> _Problem statement_
Write out the records from their very beginning down through the line that contains "законодательной книге мухаммеданского ве­", keeping the text of each line unchanged and omitting the pictures.

> _Supplied data_
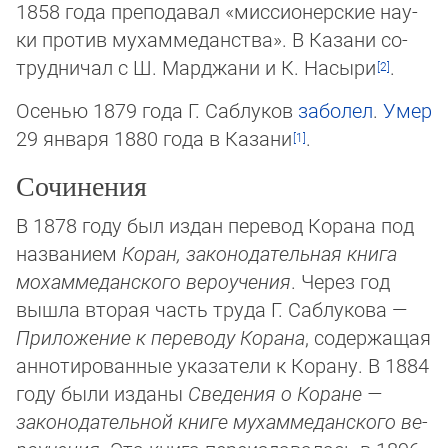
1858 года пре­по­да­вал «мис­сио­нер­ские нау­
ки про­тив му­ха­мме­дан­ст­ва». В Ка­за­ни со­
труд­ни­чал с Ш. Мард­жа­ни и К. На­сы­ри
.
Осенью 1879 года Г. Саблуков
заболел
.
Умер
29 января 1880 года в Казани
.
Сочинения
В 1878 году был издан перевод Корана под
названием
Коран, законодательная книга
мохаммеданского вероучения
. Через год
вышла вторая часть труда Г. Саблукова —
При­ложе­ние к переводу Корана
, со­дер­жащая
ан­но­ти­ро­ван­ные ука­за­те­ли к Ко­ра­ну. В 1884
году были изданы
Све­дения о Ко­ра­не —
законодательной книге мухаммеданского ве­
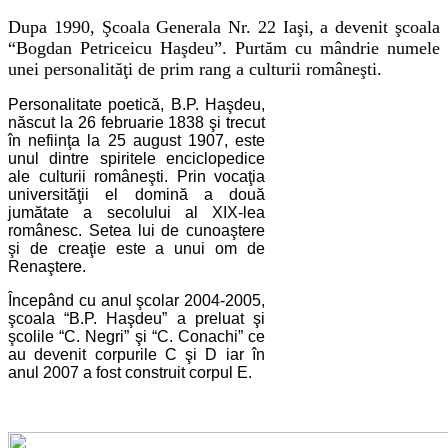
Dupa 1990, Şcoala Generala Nr. 22 Iaşi, a devenit şcoala
“Bogdan Petriceicu Haşdeu”. Purtăm cu mândrie numele
unei personalităţi de prim rang a culturii româneşti.
Personalitate poetică, B.P. Haşdeu,
născut la 26 februarie 1838 şi trecut
în nefiinţa la 25 august 1907, este
unul dintre spiritele enciclopedice
ale culturii r
omâneşti. Prin vocaţia
universităţii el domină a două
jumătate a secolului al XIX-
lea
ro
mânesc. Setea lui de cunoaştere
şi de creaţie este a unui om de
Renaştere.
Începând cu anul şcolar 2004-2005,
şcoala “B.P. Haşdeu” a preluat şi
şcolile “C. Negri” şi “C. Conachi” ce
au devenit corpurile C şi D iar în
anul 2007 a fost construit corpul E.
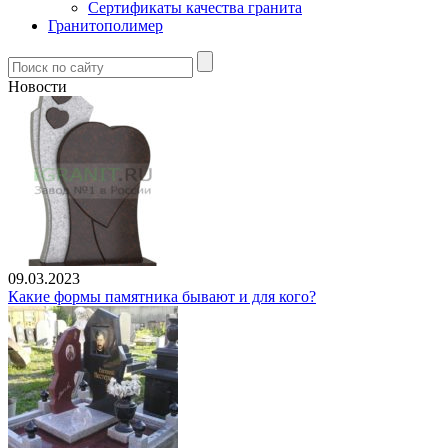
Сертификаты качества гранита
Гранитополимер
Новости
09.03.2023
Какие формы памятника бывают и для кого?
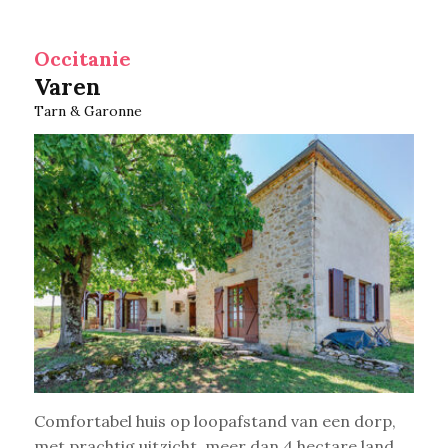
Occitanie
Varen
Tarn & Garonne
Comfortabel huis op loopafstand van een dorp,
met prachtig uitzicht, meer dan 4 hectare land …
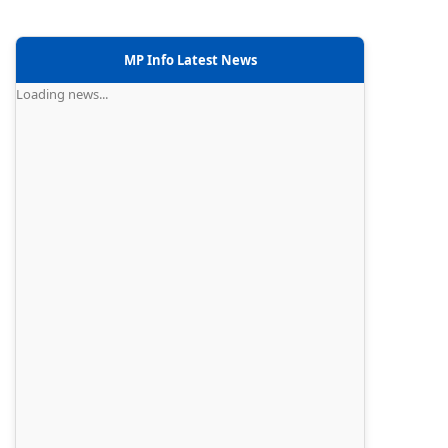
MP Info Latest News
Loading news...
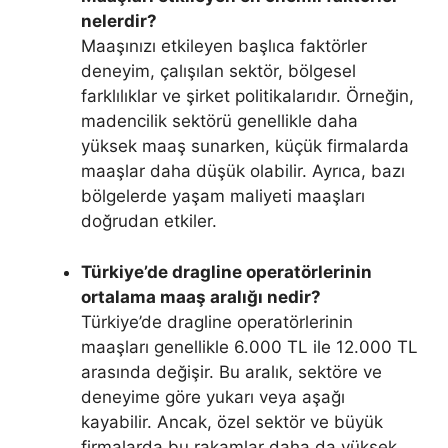
nelerdir?
Maaşınızı etkileyen başlıca faktörler
deneyim, çalışılan sektör, bölgesel
farklılıklar ve şirket politikalarıdır. Örneğin,
madencilik sektörü genellikle daha
yüksek maaş sunarken, küçük firmalarda
maaşlar daha düşük olabilir. Ayrıca, bazı
bölgelerde yaşam maliyeti maaşları
doğrudan etkiler.
Türkiye’de dragline operatörlerinin
ortalama maaş aralığı nedir?
Türkiye’de dragline operatörlerinin
maaşları genellikle 6.000 TL ile 12.000 TL
arasında değişir. Bu aralık, sektöre ve
deneyime göre yukarı veya aşağı
kayabilir. Ancak, özel sektör ve büyük
firmalarda bu rakamlar daha da yüksek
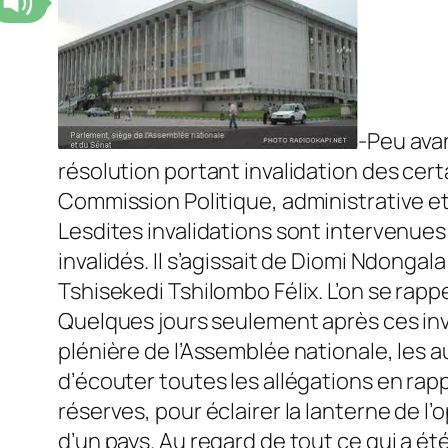
-Peu avan
résolution portant invalidation des cert
Commission Politique, administrative et
Lesdites invalidations sont intervenues 
invalidés. Il s’agissait de Diomi Ndong
Tshisekedi Tshilombo Félix. L’on se rapp
Quelques jours seulement après ces inva
plénière de l’Assemblée nationale, les a
d’écouter toutes les allégations en rap
réserves, pour éclairer la lanterne de l
d’un pays. Au regard de tout ce qui a été 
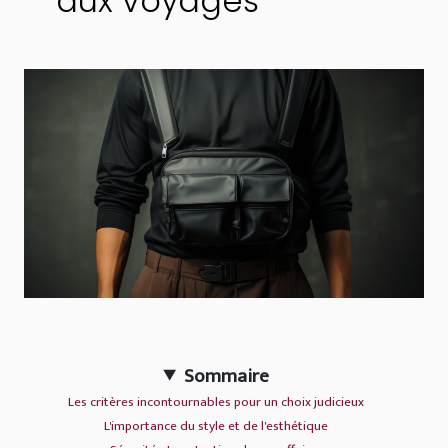
aux voyages
Sommaire
Les critères incontournables pour un choix judicieux
L'importance du style et de l'esthétique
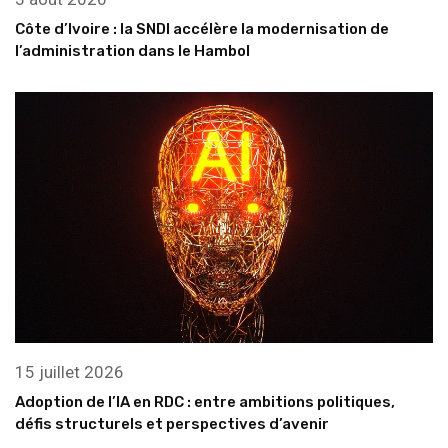
Côte d’Ivoire : la SNDI accélère la modernisation de
l’administration dans le Hambol
15 juillet 2026
Adoption de l’IA en RDC : entre ambitions politiques,
défis structurels et perspectives d’avenir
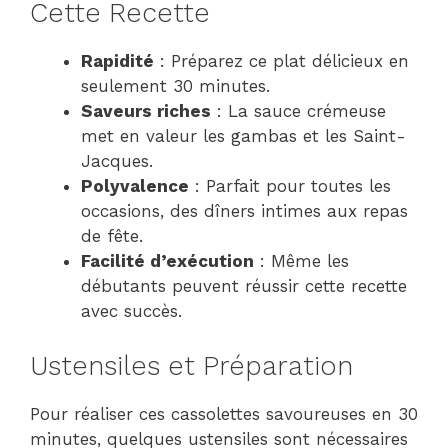
Cette Recette
Rapidité
: Préparez ce plat délicieux en
seulement 30 minutes.
Saveurs riches
: La sauce crémeuse
met en valeur les gambas et les Saint-
Jacques.
Polyvalence
: Parfait pour toutes les
occasions, des dîners intimes aux repas
de fête.
Facilité d’exécution
: Même les
débutants peuvent réussir cette recette
avec succès.
Ustensiles et Préparation
Pour réaliser ces cassolettes savoureuses en 30
minutes, quelques ustensiles sont nécessaires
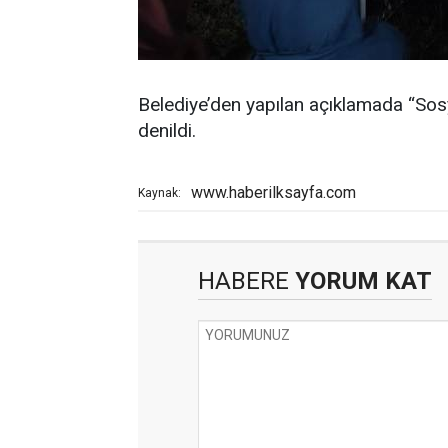
Belediye’den yapılan açıklamada “Sosy
denildi.
www.haberilksayfa.com
Kaynak:
HABERE
YORUM KAT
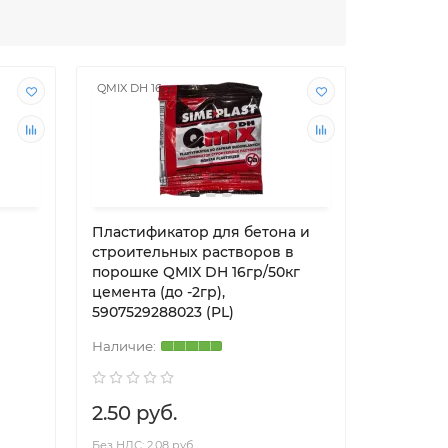
QMIX DH 16гр
QMIX DH W
Пластификатор для бетона и
Пластиф
строительных растворов в
строите
порошке QMIX DH 16гр/50кг
порошке
цемента (до -2гр),
75гр/25к
5907529288023 (PL)
59075292
2.50 руб.
4.50 р
Без НДС: 2.08 руб.
Без НДС: 3.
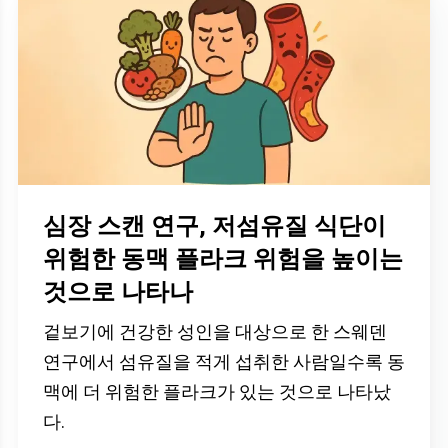
심장 스캔 연구, 저섬유질 식단이
위험한 동맥 플라크 위험을 높이는
것으로 나타나
겉보기에 건강한 성인을 대상으로 한 스웨덴
연구에서 섬유질을 적게 섭취한 사람일수록 동
맥에 더 위험한 플라크가 있는 것으로 나타났
다.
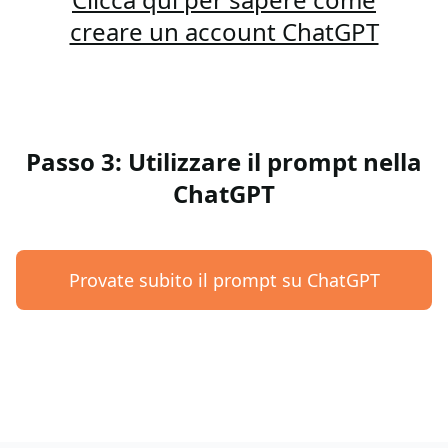
creare un account ChatGPT
Passo 3: Utilizzare il prompt nella
ChatGPT
Provate subito il prompt su ChatGPT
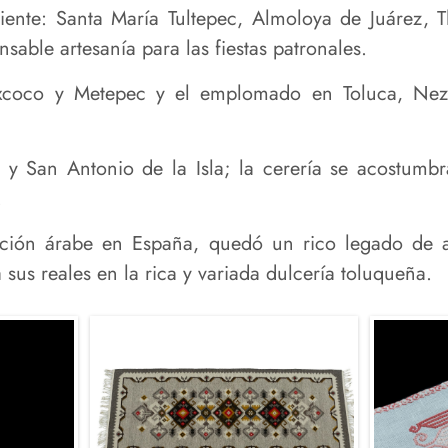
iente: Santa María Tultepec, Almoloya de Juárez, T
nsable artesanía para las fiestas patronales.
Texcoco y Metepec y el emplomado en Toluca, Ne
l y San Antonio de la Isla; la cerería se acostum
.
ión árabe en España, quedó un rico legado de a
 sus reales en la rica y variada dulcería toluqueña.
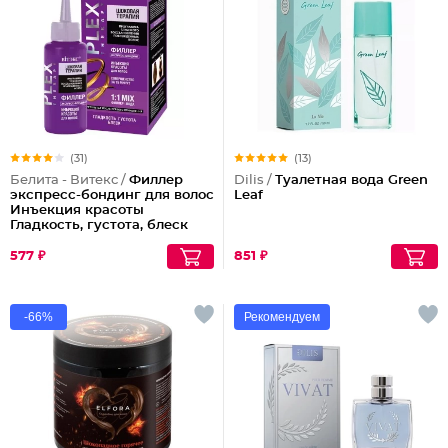
(31)
(13)
Белита - Витекс /
Филлер
Dilis /
Туалетная вода Green
экспресс-бондинг для волос
Leaf
Инъекция красоты
Гладкость, густота, блеск
577 ₽
851 ₽
-66%
Рекомендуем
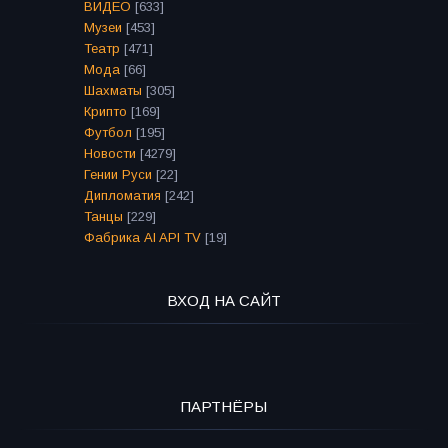
ВИДЕО
[633]
Музеи
[453]
Театр
[471]
Мода
[66]
Шахматы
[305]
Крипто
[169]
Футбол
[195]
Новости
[4279]
Гении Руси
[22]
Дипломатия
[242]
Танцы
[229]
Фабрика AI API TV
[19]
ВХОД НА САЙТ
ПАРТНЁРЫ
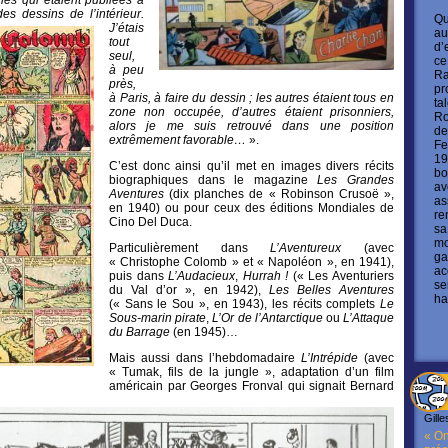
es dessins de l’intérieur.
Qu
J’étais
au
tout
d’
seul,
ce
à peu
Ra
près,
pr
à Paris, à faire du dessin ; les autres étaient tous en
ta
zone non occupée, d’autres étaient prisonniers,
Ro
alors je me suis retrouvé dans une position
de
extrêmement favorable…
».
Fe
19
C’est donc ainsi qu’il met en images divers récits
bo
biographiques dans le magazine
Les Grandes
av
Aventures
(dix planches de « Robinson Crusoë »,
as
en 1940) ou pour ceux des éditions Mondiales de
re
Cino Del Duca.
sa
mo
Particulièrement dans
L’Aventureux
(avec
ga
« Christophe Colomb » et « Napoléon », en 1941),
ac
puis dans
L’Audacieux
,
Hurrah !
(« Les Aventuriers
se
du Val d’or », en 1942),
Les Belles Aventures
ha
(« Sans le Sou », en 1943), les récits complets
Le
Sous-marin pirate
,
L’Or de l’Antarctique
ou
L’Attaque
du Barrage
(en 1945)…
Mais aussi dans l’hebdomadaire
L’Intrépide
(avec
« Tumak, fils de la jungle », adaptation d’un film
américain par Georges Fronval qui signait Bernard
Gille
« On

> _Solution for this task_
1858 года пре­по­да­вал «мис­сио­нер­ские нау­
ки про­тив му­ха­мме­дан­ст­ва». В Ка­за­ни со­
труд­ни­чал с Ш. Мард­жа­ни и К. На­сы­ри
.
Осенью 1879 года Г. Саблуков
заболел
.
Умер
29 января 1880 года в Казани
.
Сочинения
В 1878 году был издан перевод Корана под
названием
Коран, законодательная книга
мохаммеданского вероучения
. Через год
вышла вторая часть труда Г. Саблукова —
При­ложе­ние к переводу Корана
, со­дер­жащая
ан­но­ти­ро­ван­ные ука­за­те­ли к Ко­ра­ну. В 1884
году были изданы
Све­дения о Ко­ра­не —
законодательной книге мухаммеданского ве­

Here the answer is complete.